- _Dataset entries_
********************

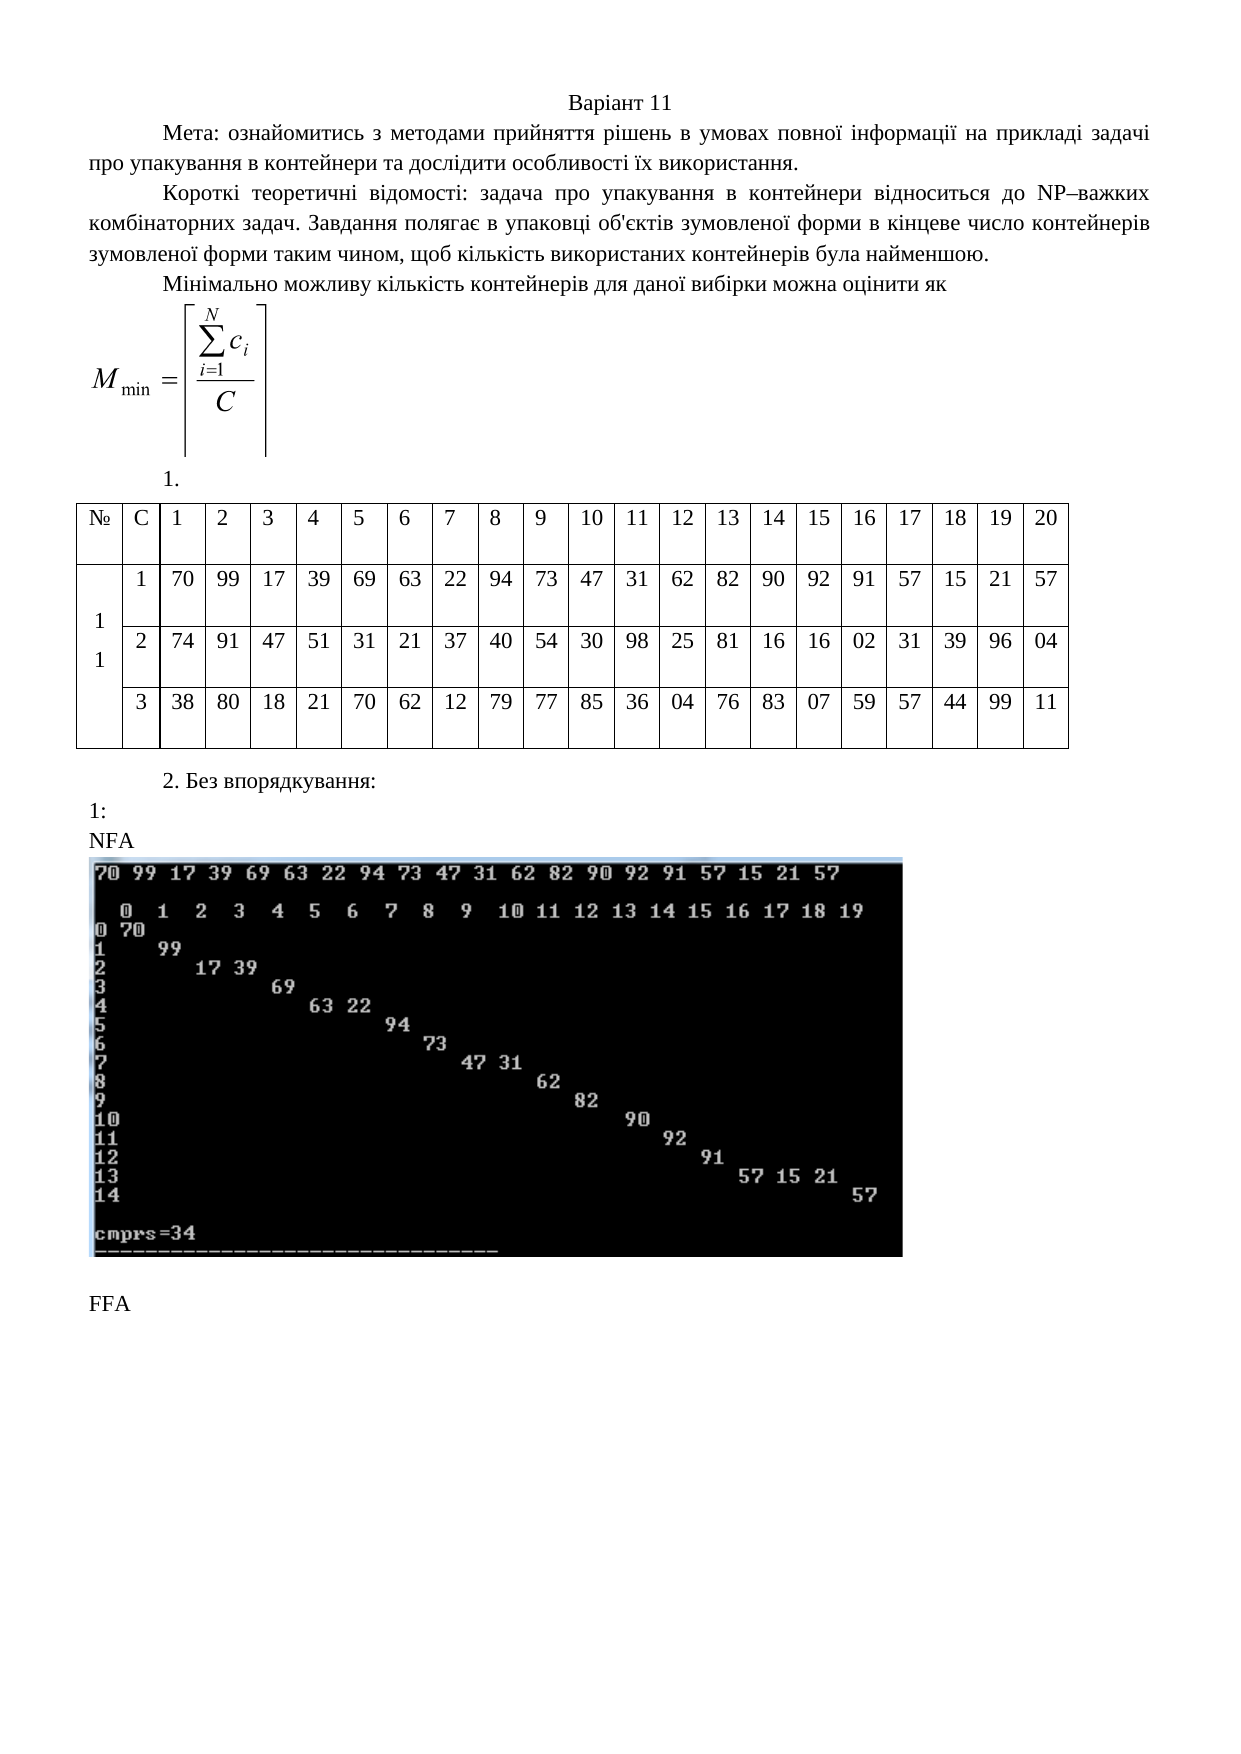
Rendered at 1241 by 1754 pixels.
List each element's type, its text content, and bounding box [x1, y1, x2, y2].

table_cell 31 [615, 565, 659, 626]
table_cell 15 [933, 565, 977, 626]
text Мінімально можливу кількість контейнерів для даної вибірки можна оцінити як [89, 270, 1152, 296]
picture [88, 300, 272, 461]
table_cell 70 [342, 688, 387, 748]
table_cell 11 [1024, 688, 1068, 748]
table_cell 02 [842, 627, 886, 687]
table_cell 18 [251, 688, 296, 748]
table_cell 57 [887, 565, 932, 626]
text 1. [89, 465, 1152, 491]
table_header 6 [388, 504, 432, 564]
table_cell 39 [297, 565, 341, 626]
text Мета: ознайомитись з методами прийняття рішень в умовах повної інформації на прикладі задачі про упакування в контейнери та дослідити особливості їх використання. [89, 119, 1152, 175]
text NFA [89, 827, 1152, 854]
table_cell 07 [797, 688, 841, 748]
table_cell 12 [433, 688, 478, 748]
table_cell 21 [978, 565, 1023, 626]
text FFA [89, 1290, 1152, 1316]
table_cell 82 [706, 565, 750, 626]
table_cell 99 [206, 565, 250, 626]
text 2. Без впорядкування: [89, 767, 1152, 793]
table_header 4 [297, 504, 341, 564]
table_header 13 [706, 504, 750, 564]
table_header № [77, 504, 122, 564]
picture [88, 857, 903, 1257]
table_cell 40 [479, 627, 523, 687]
table_cell 70 [161, 565, 205, 626]
table_cell 47 [251, 627, 296, 687]
table_cell 11 [77, 565, 122, 748]
table_cell 1 [123, 565, 159, 626]
table_cell 74 [161, 627, 205, 687]
table_cell 69 [342, 565, 387, 626]
table_cell 30 [569, 627, 614, 687]
table_cell 57 [887, 688, 932, 748]
table_header 1 [161, 504, 205, 564]
table_cell 54 [524, 627, 568, 687]
table_header 12 [660, 504, 705, 564]
table_header 19 [978, 504, 1023, 564]
table_header 3 [251, 504, 296, 564]
table_cell 2 [123, 627, 159, 687]
table_cell 62 [660, 565, 705, 626]
table_cell 73 [524, 565, 568, 626]
table_cell 21 [388, 627, 432, 687]
table_cell 91 [842, 565, 886, 626]
table_cell 83 [751, 688, 796, 748]
table_cell 22 [433, 565, 478, 626]
table_header 18 [933, 504, 977, 564]
table_cell 51 [297, 627, 341, 687]
table_cell 77 [524, 688, 568, 748]
table_cell 25 [660, 627, 705, 687]
table_header 16 [842, 504, 886, 564]
table_cell 90 [751, 565, 796, 626]
table_header 17 [887, 504, 932, 564]
text Короткі теоретичні відомості: задача про упакування в контейнери відноситься до NP–важких комбінаторних задач. Завдання полягає в упаковці об'єктів зумовленої форми в кінцеве число контейнерів зумовленої форми таким чином, щоб кількість використаних контейнерів була найменшою. [89, 179, 1152, 266]
table_cell 57 [1024, 565, 1068, 626]
table_header 14 [751, 504, 796, 564]
table_cell 99 [978, 688, 1023, 748]
table_cell 79 [479, 688, 523, 748]
table_header 10 [569, 504, 614, 564]
table_cell 16 [797, 627, 841, 687]
table_header 2 [206, 504, 250, 564]
table_cell 96 [978, 627, 1023, 687]
table_cell 62 [388, 688, 432, 748]
table_cell 17 [251, 565, 296, 626]
table_cell 80 [206, 688, 250, 748]
table_header 11 [615, 504, 659, 564]
text 1: [89, 797, 1152, 823]
table_cell 91 [206, 627, 250, 687]
table_cell 38 [161, 688, 205, 748]
table_cell 76 [706, 688, 750, 748]
table_cell 04 [1024, 627, 1068, 687]
table_cell 36 [615, 688, 659, 748]
table_cell 39 [933, 627, 977, 687]
table_header 5 [342, 504, 387, 564]
table_cell 47 [569, 565, 614, 626]
table_cell 44 [933, 688, 977, 748]
table_cell 16 [751, 627, 796, 687]
table_cell 98 [615, 627, 659, 687]
text Варіант 11 [89, 89, 1152, 115]
table_cell 59 [842, 688, 886, 748]
table_cell 04 [660, 688, 705, 748]
table_cell 81 [706, 627, 750, 687]
table_header 8 [479, 504, 523, 564]
table_cell 21 [297, 688, 341, 748]
table_cell 92 [797, 565, 841, 626]
table_cell 3 [123, 688, 159, 748]
table_header 15 [797, 504, 841, 564]
table_cell 37 [433, 627, 478, 687]
table_header 7 [433, 504, 478, 564]
table_header 20 [1024, 504, 1068, 564]
table_cell 94 [479, 565, 523, 626]
table_cell 31 [887, 627, 932, 687]
table_cell 63 [388, 565, 432, 626]
table_cell 31 [342, 627, 387, 687]
table_cell 85 [569, 688, 614, 748]
table_header 9 [524, 504, 568, 564]
table_header С [123, 504, 159, 564]
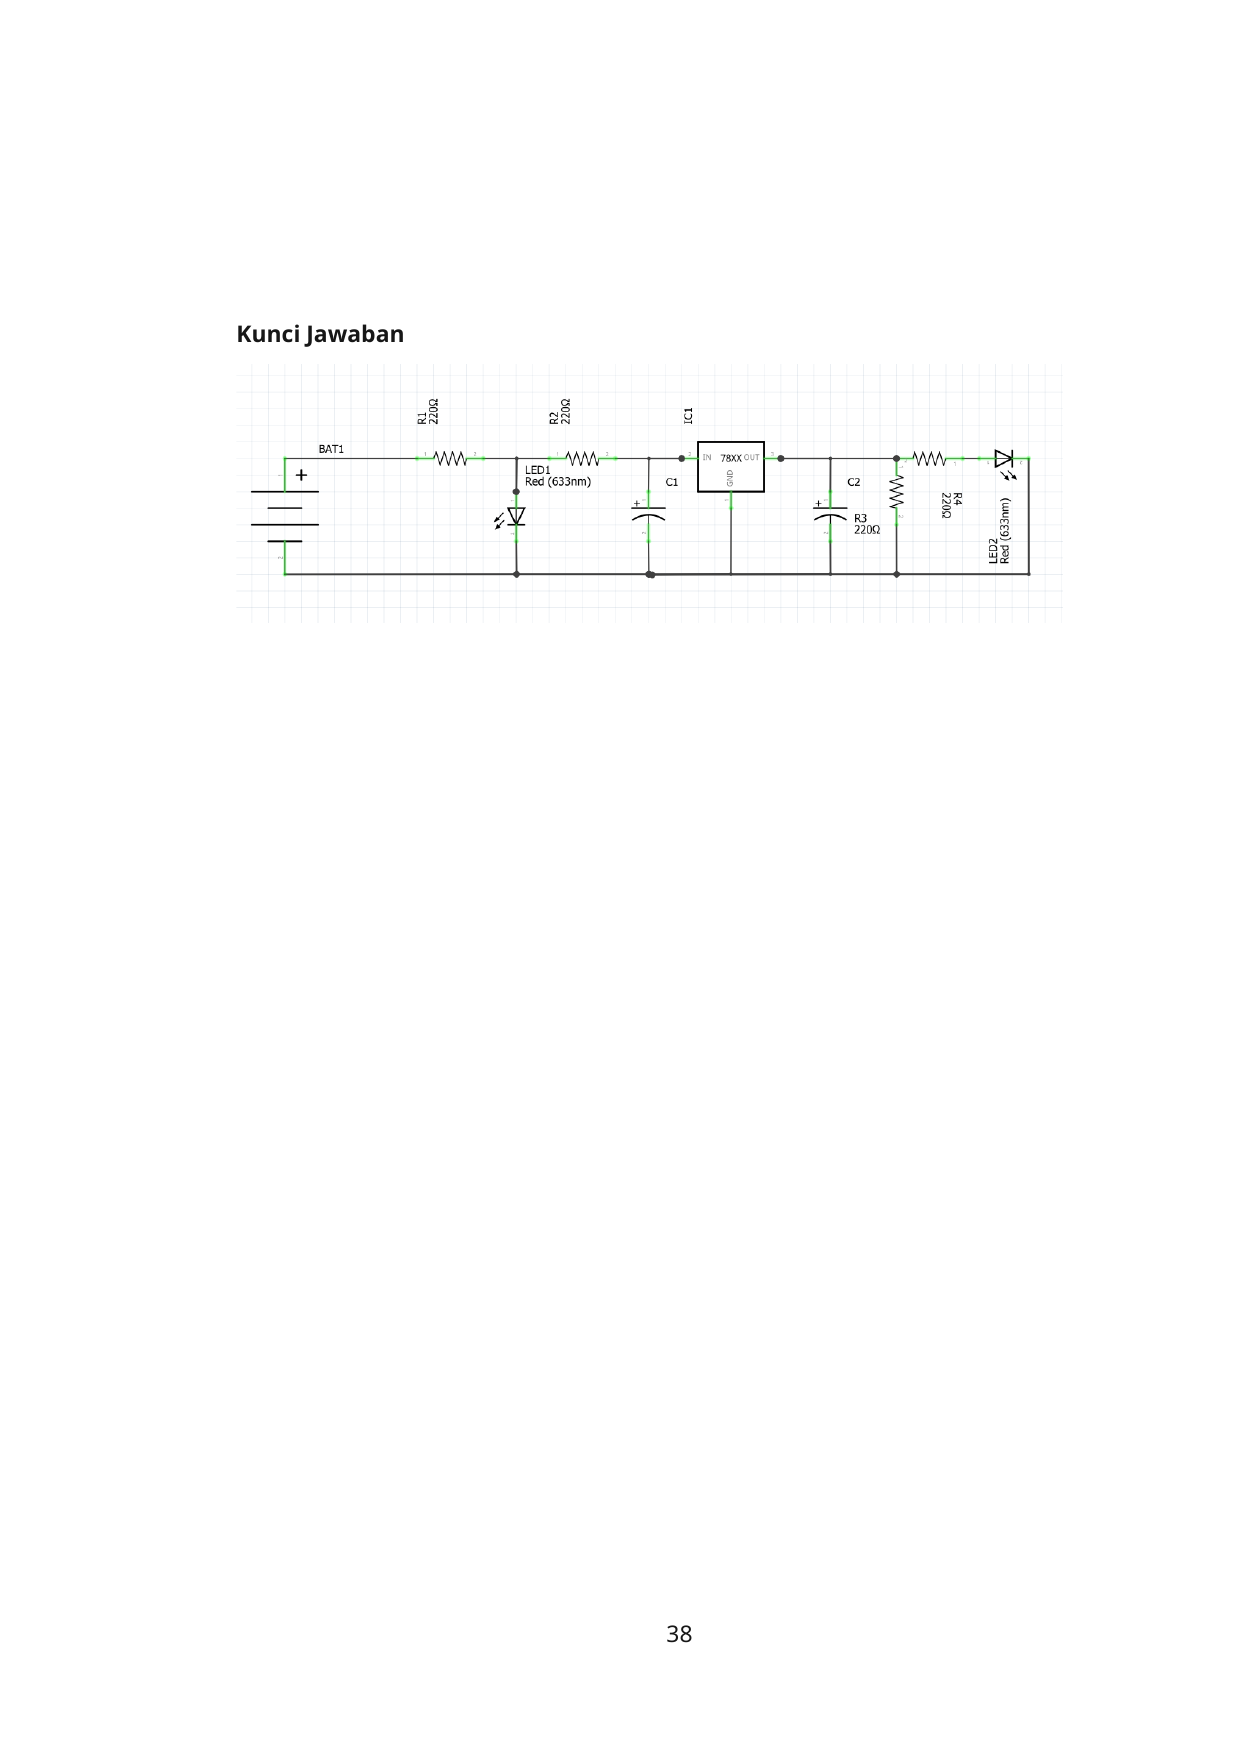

********************

- _Work item_
Every entry, exactly as written: transcribe it, passing over any pictures.

- _Answer to this task_
Rendered at 1241 by 1754 pixels.
List each element's type, its text content, and bounding box [x1, y1, x2, y2].

table_cell 31 [615, 565, 659, 626]
table_cell 15 [933, 565, 977, 626]
text Мінімально можливу кількість контейнерів для даної вибірки можна оцінити як [89, 270, 1152, 296]
picture [88, 300, 272, 461]
table_cell 70 [342, 688, 387, 748]
table_cell 11 [1024, 688, 1068, 748]
table_cell 02 [842, 627, 886, 687]
table_cell 18 [251, 688, 296, 748]
table_cell 57 [887, 565, 932, 626]
text 1. [89, 465, 1152, 491]
table_header 6 [388, 504, 432, 564]
table_cell 39 [297, 565, 341, 626]
text Мета: ознайомитись з методами прийняття рішень в умовах повної інформації на прикладі задачі про упакування в контейнери та дослідити особливості їх використання. [89, 119, 1152, 175]
text NFA [89, 827, 1152, 854]
table_cell 07 [797, 688, 841, 748]
table_cell 12 [433, 688, 478, 748]
table_cell 21 [978, 565, 1023, 626]
text FFA [89, 1290, 1152, 1316]
table_cell 82 [706, 565, 750, 626]
table_cell 99 [206, 565, 250, 626]
text 2. Без впорядкування: [89, 767, 1152, 793]
table_header 4 [297, 504, 341, 564]
table_header 13 [706, 504, 750, 564]
table_header № [77, 504, 122, 564]
picture [88, 857, 903, 1257]
table_cell 40 [479, 627, 523, 687]
table_cell 70 [161, 565, 205, 626]
table_cell 47 [251, 627, 296, 687]
table_cell 11 [77, 565, 122, 748]
table_cell 1 [123, 565, 159, 626]
table_cell 74 [161, 627, 205, 687]
table_cell 69 [342, 565, 387, 626]
table_cell 30 [569, 627, 614, 687]
table_cell 57 [887, 688, 932, 748]
table_header 1 [161, 504, 205, 564]
table_cell 54 [524, 627, 568, 687]
table_header 12 [660, 504, 705, 564]
table_header 19 [978, 504, 1023, 564]
table_header 3 [251, 504, 296, 564]
table_cell 2 [123, 627, 159, 687]
table_cell 62 [660, 565, 705, 626]
table_cell 73 [524, 565, 568, 626]
table_cell 21 [388, 627, 432, 687]
table_cell 91 [842, 565, 886, 626]
table_cell 83 [751, 688, 796, 748]
table_cell 22 [433, 565, 478, 626]
table_header 18 [933, 504, 977, 564]
table_cell 51 [297, 627, 341, 687]
table_cell 77 [524, 688, 568, 748]
table_cell 25 [660, 627, 705, 687]
table_header 16 [842, 504, 886, 564]
table_cell 90 [751, 565, 796, 626]
table_header 17 [887, 504, 932, 564]
text Короткі теоретичні відомості: задача про упакування в контейнери відноситься до NP–важких комбінаторних задач. Завдання полягає в упаковці об'єктів зумовленої форми в кінцеве число контейнерів зумовленої форми таким чином, щоб кількість використаних контейнерів була найменшою. [89, 179, 1152, 266]
table_cell 57 [1024, 565, 1068, 626]
table_header 14 [751, 504, 796, 564]
table_cell 99 [978, 688, 1023, 748]
table_cell 79 [479, 688, 523, 748]
table_header 10 [569, 504, 614, 564]
table_cell 16 [797, 627, 841, 687]
table_header 2 [206, 504, 250, 564]
table_cell 96 [978, 627, 1023, 687]
table_cell 62 [388, 688, 432, 748]
table_cell 17 [251, 565, 296, 626]
table_cell 80 [206, 688, 250, 748]
table_header 11 [615, 504, 659, 564]
text 1: [89, 797, 1152, 823]
table_cell 91 [206, 627, 250, 687]
table_cell 38 [161, 688, 205, 748]
table_cell 76 [706, 688, 750, 748]
table_cell 04 [1024, 627, 1068, 687]
table_cell 36 [615, 688, 659, 748]
table_cell 39 [933, 627, 977, 687]
table_header 5 [342, 504, 387, 564]
table_cell 47 [569, 565, 614, 626]
table_cell 44 [933, 688, 977, 748]
table_cell 16 [751, 627, 796, 687]
table_cell 98 [615, 627, 659, 687]
text Варіант 11 [89, 89, 1152, 115]
table_cell 59 [842, 688, 886, 748]
table_cell 04 [660, 688, 705, 748]
table_cell 81 [706, 627, 750, 687]
table_header 8 [479, 504, 523, 564]
table_cell 21 [297, 688, 341, 748]
table_cell 92 [797, 565, 841, 626]
table_cell 3 [123, 688, 159, 748]
table_header 15 [797, 504, 841, 564]
table_cell 37 [433, 627, 478, 687]
table_header 7 [433, 504, 478, 564]
table_header 20 [1024, 504, 1068, 564]
table_cell 94 [479, 565, 523, 626]
table_cell 31 [887, 627, 932, 687]
table_cell 63 [388, 565, 432, 626]
table_cell 31 [342, 627, 387, 687]
table_cell 85 [569, 688, 614, 748]
table_header 9 [524, 504, 568, 564]
table_header С [123, 504, 159, 564]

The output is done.